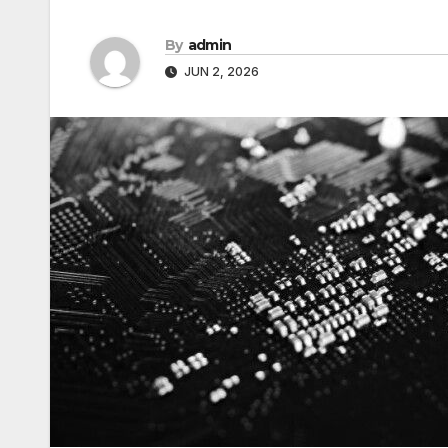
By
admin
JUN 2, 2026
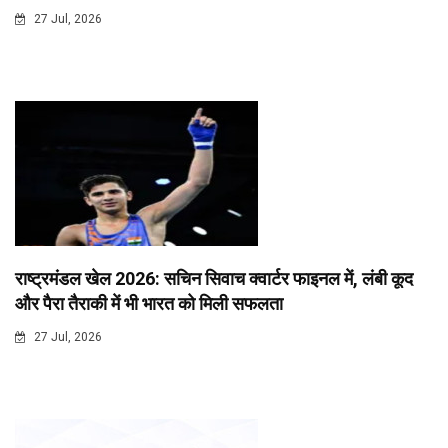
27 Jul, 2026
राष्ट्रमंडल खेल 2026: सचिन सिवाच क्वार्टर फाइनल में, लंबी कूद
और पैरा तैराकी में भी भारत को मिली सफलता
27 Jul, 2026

...

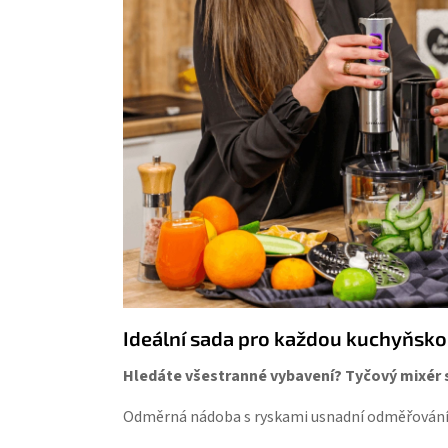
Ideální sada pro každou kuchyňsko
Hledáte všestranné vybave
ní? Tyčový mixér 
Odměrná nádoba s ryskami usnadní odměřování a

==

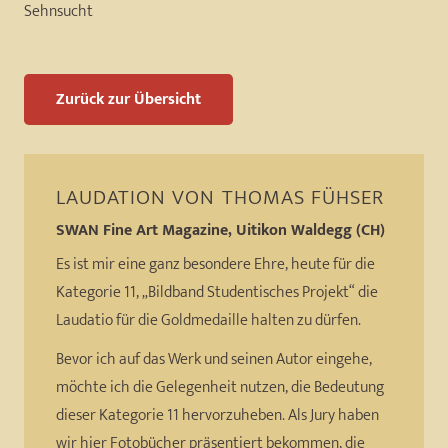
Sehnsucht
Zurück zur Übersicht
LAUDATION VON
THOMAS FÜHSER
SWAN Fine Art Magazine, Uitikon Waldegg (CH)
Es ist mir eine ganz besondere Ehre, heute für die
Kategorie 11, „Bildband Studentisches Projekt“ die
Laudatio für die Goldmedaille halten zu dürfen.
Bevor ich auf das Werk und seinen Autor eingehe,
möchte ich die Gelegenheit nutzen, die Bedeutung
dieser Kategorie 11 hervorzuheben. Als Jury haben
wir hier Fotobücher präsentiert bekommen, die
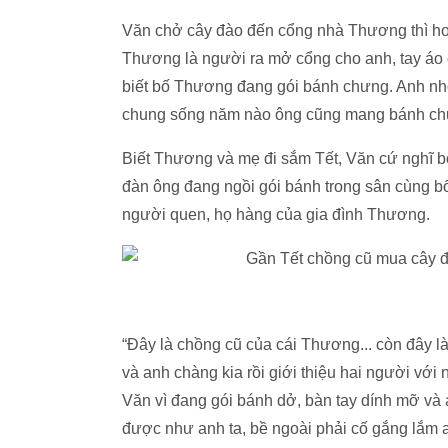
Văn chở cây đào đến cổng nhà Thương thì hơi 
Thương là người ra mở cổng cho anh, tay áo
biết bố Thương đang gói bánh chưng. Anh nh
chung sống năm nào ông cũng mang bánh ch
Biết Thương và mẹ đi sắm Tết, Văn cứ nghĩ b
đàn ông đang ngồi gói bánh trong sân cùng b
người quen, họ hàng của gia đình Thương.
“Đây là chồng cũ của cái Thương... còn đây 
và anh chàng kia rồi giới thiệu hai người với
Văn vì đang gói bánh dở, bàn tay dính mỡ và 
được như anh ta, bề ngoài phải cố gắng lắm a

**REQUIREMENT**
Copy the lines from the line with "Văn chở cây đào đến cổng nhà Thương thì hơi" to the line with "được như anh ta, bề ngoài phải cố gắng lắm a", without changing anything.

**TASK OUTPUT**
Văn chở cây đào đến cổng nhà Thương thì hơi 
Thương là người ra mở cổng cho anh, tay áo
biết bố Thương đang gói bánh chưng. Anh nh
chung sống năm nào ông cũng mang bánh ch
Biết Thương và mẹ đi sắm Tết, Văn cứ nghĩ b
đàn ông đang ngồi gói bánh trong sân cùng b
người quen, họ hàng của gia đình Thương.
“Đây là chồng cũ của cái Thương... còn đây 
và anh chàng kia rồi giới thiệu hai người với
Văn vì đang gói bánh dở, bàn tay dính mỡ và 
được như anh ta, bề ngoài phải cố gắng lắm a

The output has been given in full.